Santiago's Gran Torre skyscraper viewed with foreboding
70-storey monster dwarfs rest of Chile's capital, and could worsen traffic jams
The skyline of Chile's capital has been altered over the past year by a skyscraper - the tallest in South America and one so towering it casts a shadow nearly two kilometres long.
The 70-storey Gran Torre Costanera Centre overwhelms the view of a city founded in 1541 by Spanish conquistadors and which remains proud of its colonial-era buildings.
Workers completed the top floor of the nearly US$1 billion structure in February, and in March tenants are expected to start moving in.
The 300-metre tall Gran Torre is shorter than New York's Empire State Building (443 metres) and less than half the size of the world's tallest building, Dubai's Burj Khalifa (828 metres). But it is taller than even some of the Andean hills surrounding Santiago.
A shopping mall has risen next door and other skyscrapers - two hotels and an office building - are going up nearby.

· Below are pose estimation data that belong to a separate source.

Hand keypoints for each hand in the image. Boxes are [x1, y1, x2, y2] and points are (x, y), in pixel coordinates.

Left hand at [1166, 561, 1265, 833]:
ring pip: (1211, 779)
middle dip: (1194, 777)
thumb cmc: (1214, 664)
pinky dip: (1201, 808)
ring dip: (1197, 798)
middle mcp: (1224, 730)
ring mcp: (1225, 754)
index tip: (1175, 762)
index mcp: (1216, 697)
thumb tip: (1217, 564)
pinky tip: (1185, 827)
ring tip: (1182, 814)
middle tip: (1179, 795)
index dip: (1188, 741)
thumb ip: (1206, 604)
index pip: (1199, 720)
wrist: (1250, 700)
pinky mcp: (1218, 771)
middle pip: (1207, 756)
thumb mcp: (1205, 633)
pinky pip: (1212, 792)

The Gran Torre was built to withstand earthquakes - Chile, located on the Pacific Ring of Fire, is especially prone to powerful quakes. The building came through with flying colours in February 2010, surviving the 8.8-magnitude quake that devastated much of south-central Chile with no structural damage.

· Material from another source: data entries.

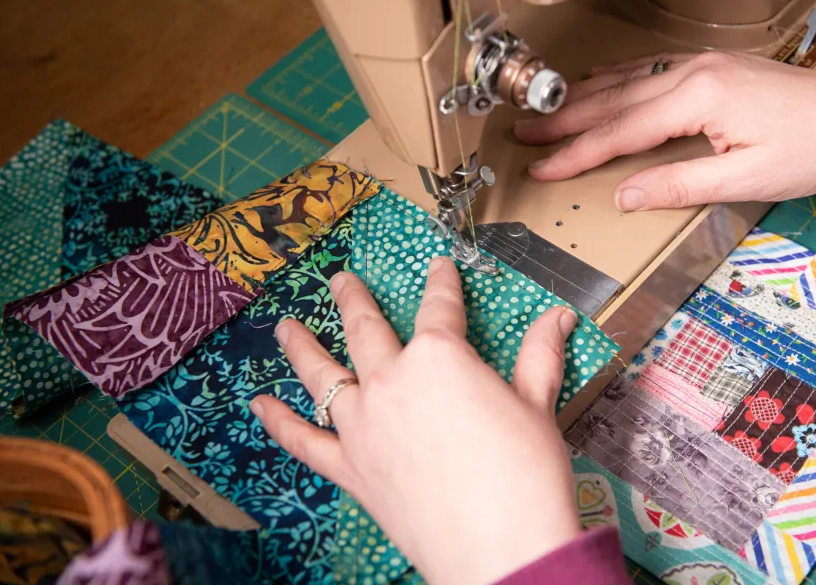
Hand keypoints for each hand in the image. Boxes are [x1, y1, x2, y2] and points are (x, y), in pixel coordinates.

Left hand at [250, 257, 581, 584]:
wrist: (502, 548)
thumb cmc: (526, 474)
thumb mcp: (538, 405)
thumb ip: (540, 355)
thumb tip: (557, 316)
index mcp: (439, 356)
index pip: (440, 307)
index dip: (442, 284)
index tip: (439, 268)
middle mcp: (391, 380)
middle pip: (364, 329)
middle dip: (353, 300)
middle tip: (341, 281)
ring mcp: (363, 425)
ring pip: (322, 375)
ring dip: (301, 346)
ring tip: (286, 326)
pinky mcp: (351, 469)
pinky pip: (304, 441)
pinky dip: (279, 422)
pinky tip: (258, 405)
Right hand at [514, 51, 815, 210]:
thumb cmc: (812, 148)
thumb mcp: (744, 179)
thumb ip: (678, 185)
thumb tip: (624, 195)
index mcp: (698, 98)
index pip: (620, 131)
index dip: (576, 154)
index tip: (542, 169)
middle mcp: (693, 72)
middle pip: (613, 99)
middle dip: (564, 121)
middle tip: (523, 133)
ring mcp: (702, 64)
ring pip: (627, 79)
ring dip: (583, 97)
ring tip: (547, 112)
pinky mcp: (713, 66)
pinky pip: (650, 67)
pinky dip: (617, 79)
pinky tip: (600, 83)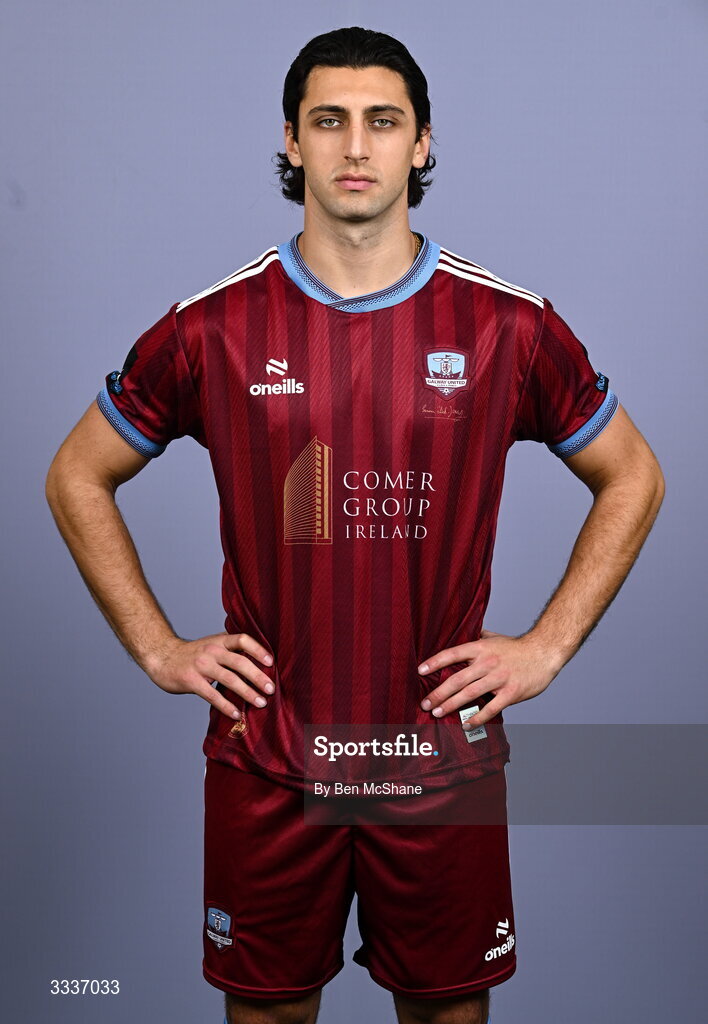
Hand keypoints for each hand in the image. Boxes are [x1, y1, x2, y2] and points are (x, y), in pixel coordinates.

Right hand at [145, 632, 273, 719]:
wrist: (162, 657)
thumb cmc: (192, 654)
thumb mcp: (211, 644)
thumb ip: (230, 650)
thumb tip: (258, 663)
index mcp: (219, 641)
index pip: (242, 639)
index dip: (258, 650)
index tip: (271, 663)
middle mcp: (211, 651)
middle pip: (240, 662)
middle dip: (258, 676)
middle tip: (271, 689)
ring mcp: (201, 666)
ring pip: (230, 679)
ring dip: (248, 693)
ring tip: (261, 702)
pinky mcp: (192, 681)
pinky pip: (213, 696)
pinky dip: (227, 706)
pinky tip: (237, 714)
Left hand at [418, 629, 563, 727]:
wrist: (544, 652)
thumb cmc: (517, 647)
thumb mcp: (494, 637)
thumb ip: (477, 637)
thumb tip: (462, 632)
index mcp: (480, 648)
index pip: (452, 654)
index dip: (435, 662)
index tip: (420, 671)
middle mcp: (487, 663)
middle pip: (457, 679)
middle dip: (438, 693)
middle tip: (424, 703)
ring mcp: (499, 678)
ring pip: (470, 694)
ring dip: (451, 705)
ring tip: (437, 713)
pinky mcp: (511, 693)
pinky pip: (490, 708)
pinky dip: (477, 718)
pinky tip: (466, 724)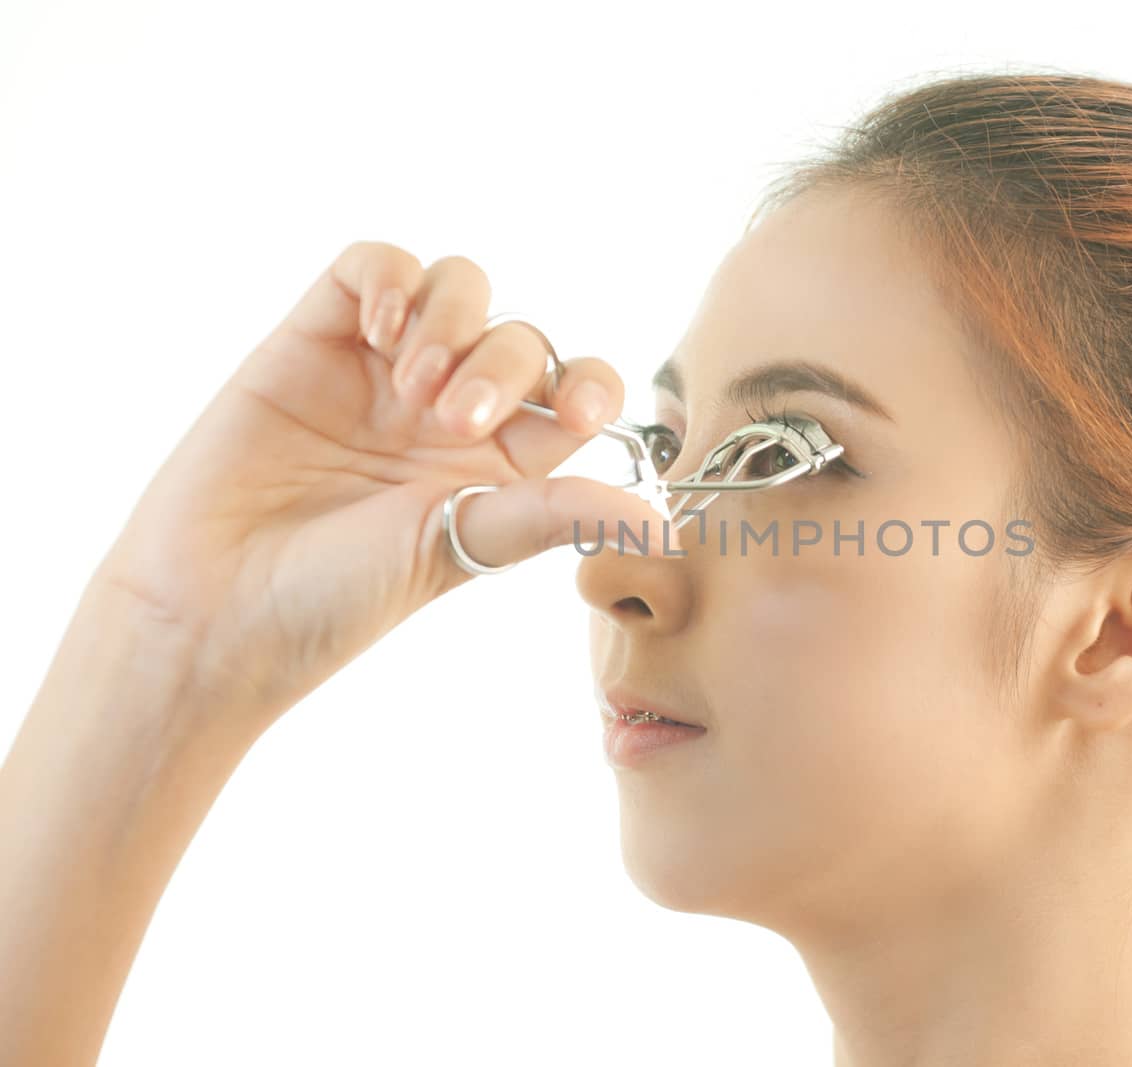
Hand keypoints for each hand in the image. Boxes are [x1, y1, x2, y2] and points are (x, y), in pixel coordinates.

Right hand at [89, 240, 663, 732]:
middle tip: (453, 422)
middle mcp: (449, 412)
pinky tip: (375, 327)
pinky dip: (387, 277)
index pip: (577, 391)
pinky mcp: (313, 338)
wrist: (212, 606)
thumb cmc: (339, 597)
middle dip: (505, 366)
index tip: (577, 415)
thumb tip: (669, 531)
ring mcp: (382, 371)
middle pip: (522, 336)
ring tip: (410, 384)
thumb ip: (560, 515)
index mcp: (501, 466)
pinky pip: (371, 265)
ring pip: (457, 287)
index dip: (592, 383)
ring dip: (452, 320)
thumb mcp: (466, 546)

Residents and city planners complain that people going to and from the complex will generate massive traffic jams and gridlock in an already tightly packed city. Once the edifice is completed, there will be nearly 700,000 square metres of space available, built on 47,000 square metres of land. Planners estimate there will be some 240,000 people going to and from the site each day.

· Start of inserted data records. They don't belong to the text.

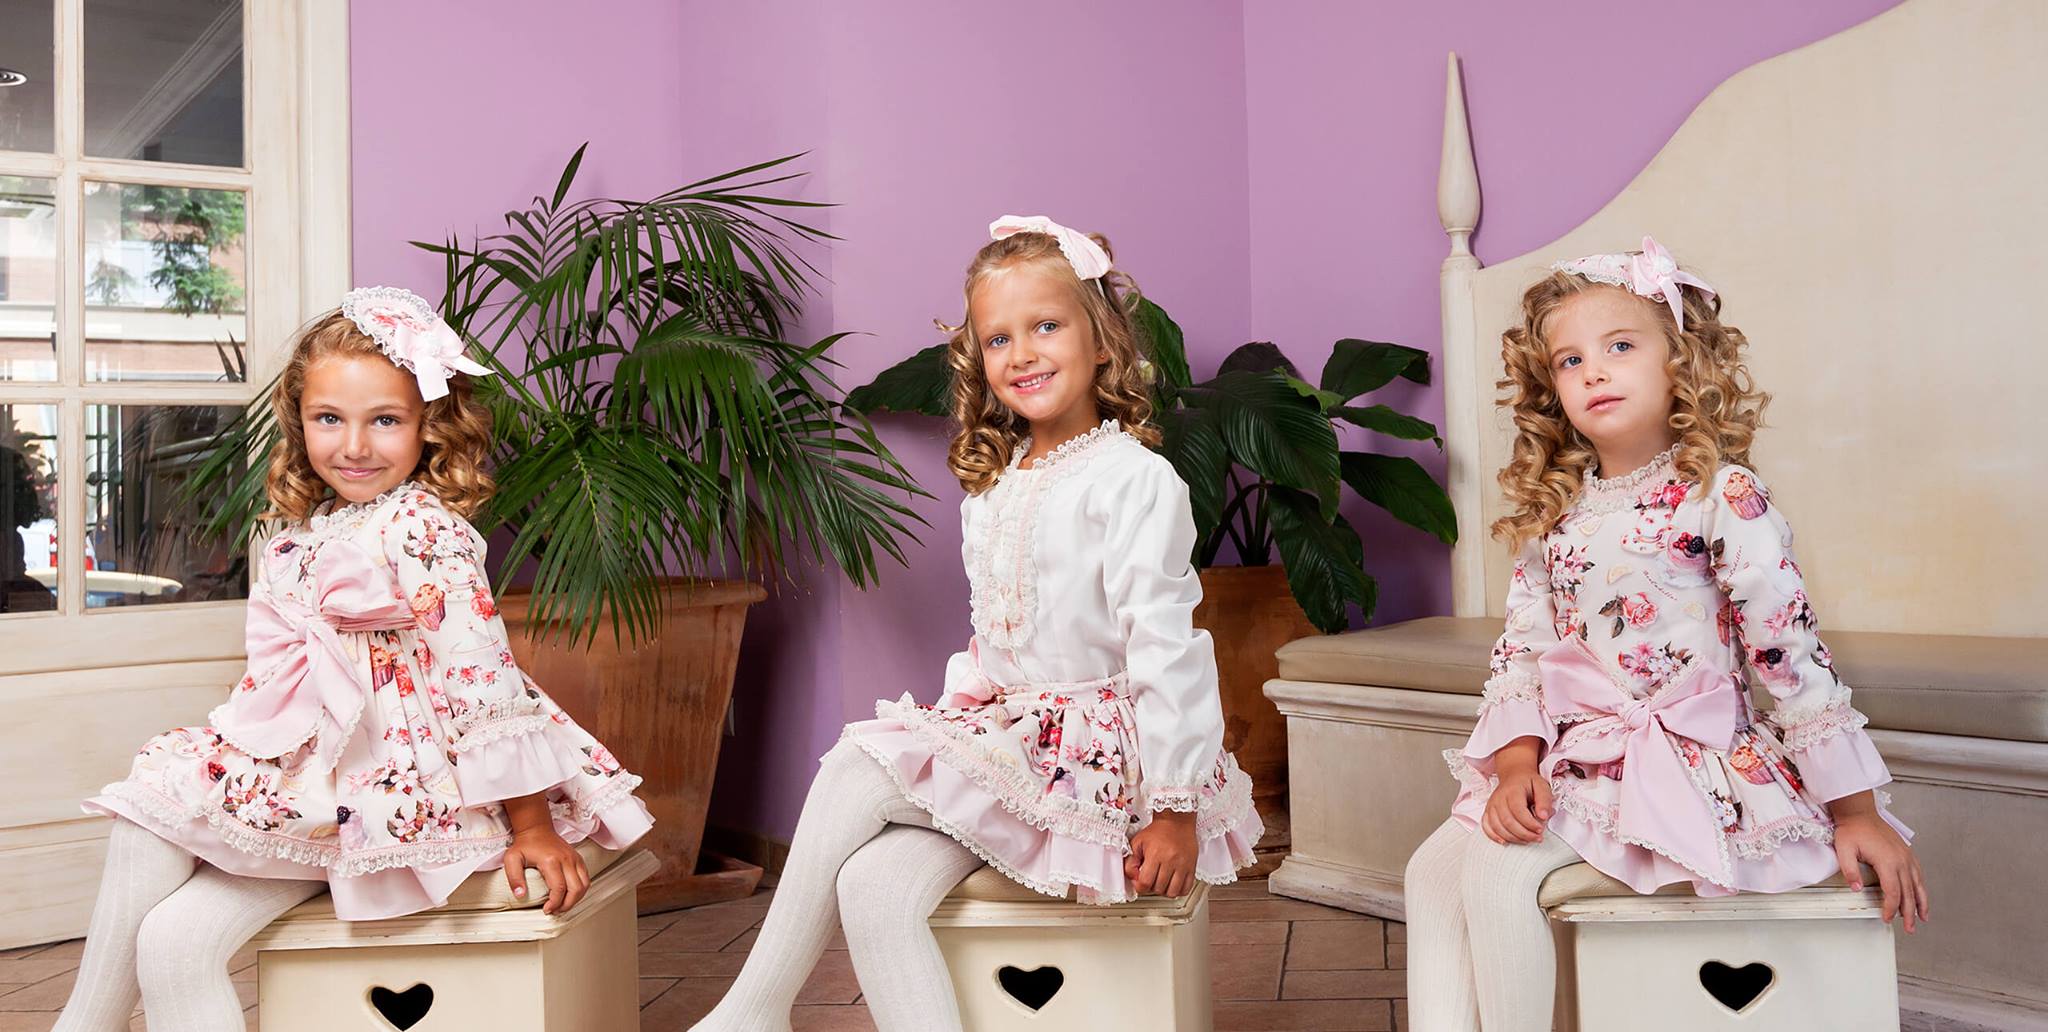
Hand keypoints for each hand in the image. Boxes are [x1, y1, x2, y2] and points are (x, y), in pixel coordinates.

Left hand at [501, 793, 588, 915]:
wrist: (536, 829)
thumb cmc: (525, 844)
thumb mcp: (512, 860)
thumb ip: (514, 878)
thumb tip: (520, 895)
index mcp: (551, 861)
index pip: (559, 888)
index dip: (554, 903)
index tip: (547, 910)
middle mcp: (566, 859)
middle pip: (576, 889)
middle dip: (567, 905)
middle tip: (556, 910)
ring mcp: (574, 858)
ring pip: (584, 884)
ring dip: (576, 898)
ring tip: (563, 905)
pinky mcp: (578, 859)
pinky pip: (585, 878)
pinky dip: (580, 889)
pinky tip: (570, 894)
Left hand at [1125, 810, 1197, 897]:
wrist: (1177, 821)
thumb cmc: (1158, 831)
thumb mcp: (1137, 842)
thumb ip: (1130, 861)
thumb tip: (1132, 876)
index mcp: (1155, 855)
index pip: (1145, 883)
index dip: (1139, 886)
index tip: (1139, 881)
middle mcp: (1170, 861)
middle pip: (1159, 889)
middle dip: (1151, 887)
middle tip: (1150, 879)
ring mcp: (1183, 866)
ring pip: (1173, 892)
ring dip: (1165, 891)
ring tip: (1162, 882)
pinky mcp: (1191, 867)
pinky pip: (1186, 888)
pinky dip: (1178, 890)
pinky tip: (1173, 883)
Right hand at [1481, 738, 1552, 845]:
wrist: (1514, 775)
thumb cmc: (1528, 782)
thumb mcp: (1542, 786)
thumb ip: (1545, 801)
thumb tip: (1544, 816)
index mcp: (1513, 791)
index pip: (1518, 811)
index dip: (1530, 824)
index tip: (1540, 829)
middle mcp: (1499, 798)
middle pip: (1508, 822)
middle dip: (1524, 834)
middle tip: (1537, 837)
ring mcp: (1492, 805)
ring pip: (1498, 827)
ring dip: (1513, 838)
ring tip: (1527, 840)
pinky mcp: (1488, 811)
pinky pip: (1486, 827)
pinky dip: (1494, 836)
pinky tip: (1505, 841)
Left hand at [1829, 793, 1927, 932]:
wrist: (1860, 812)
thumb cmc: (1852, 829)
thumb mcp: (1844, 850)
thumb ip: (1850, 870)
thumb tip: (1856, 889)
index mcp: (1887, 861)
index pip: (1892, 892)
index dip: (1891, 908)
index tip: (1887, 918)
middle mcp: (1901, 860)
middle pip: (1909, 892)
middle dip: (1909, 913)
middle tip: (1910, 929)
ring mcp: (1906, 857)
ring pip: (1918, 885)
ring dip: (1921, 903)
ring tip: (1923, 918)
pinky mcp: (1907, 853)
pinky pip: (1918, 874)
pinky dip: (1921, 888)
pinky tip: (1921, 896)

"We're talking about 5 per cent of the city circulating within a few square kilometres," complained architect and urban planner Julio Hurtado.
The Gran Torre is located in the heart of Santiago's financial district. It was designed by Cesar Pelli, the Argentine architect who designed the 452-metre tall Petronas Towers in Kuala Lumpur.
Its owner, German-born supermarket magnate Horst Paulmann, once gushed that the site will be for Santiago what the Eiffel Tower is for Paris - a comparison that raised eyebrows, if not sniggers.
The Gran Torre is emblematic of a country with strong economic growth but where the wealthiest 10 per cent have income 35 times that of the poorest 10 per cent.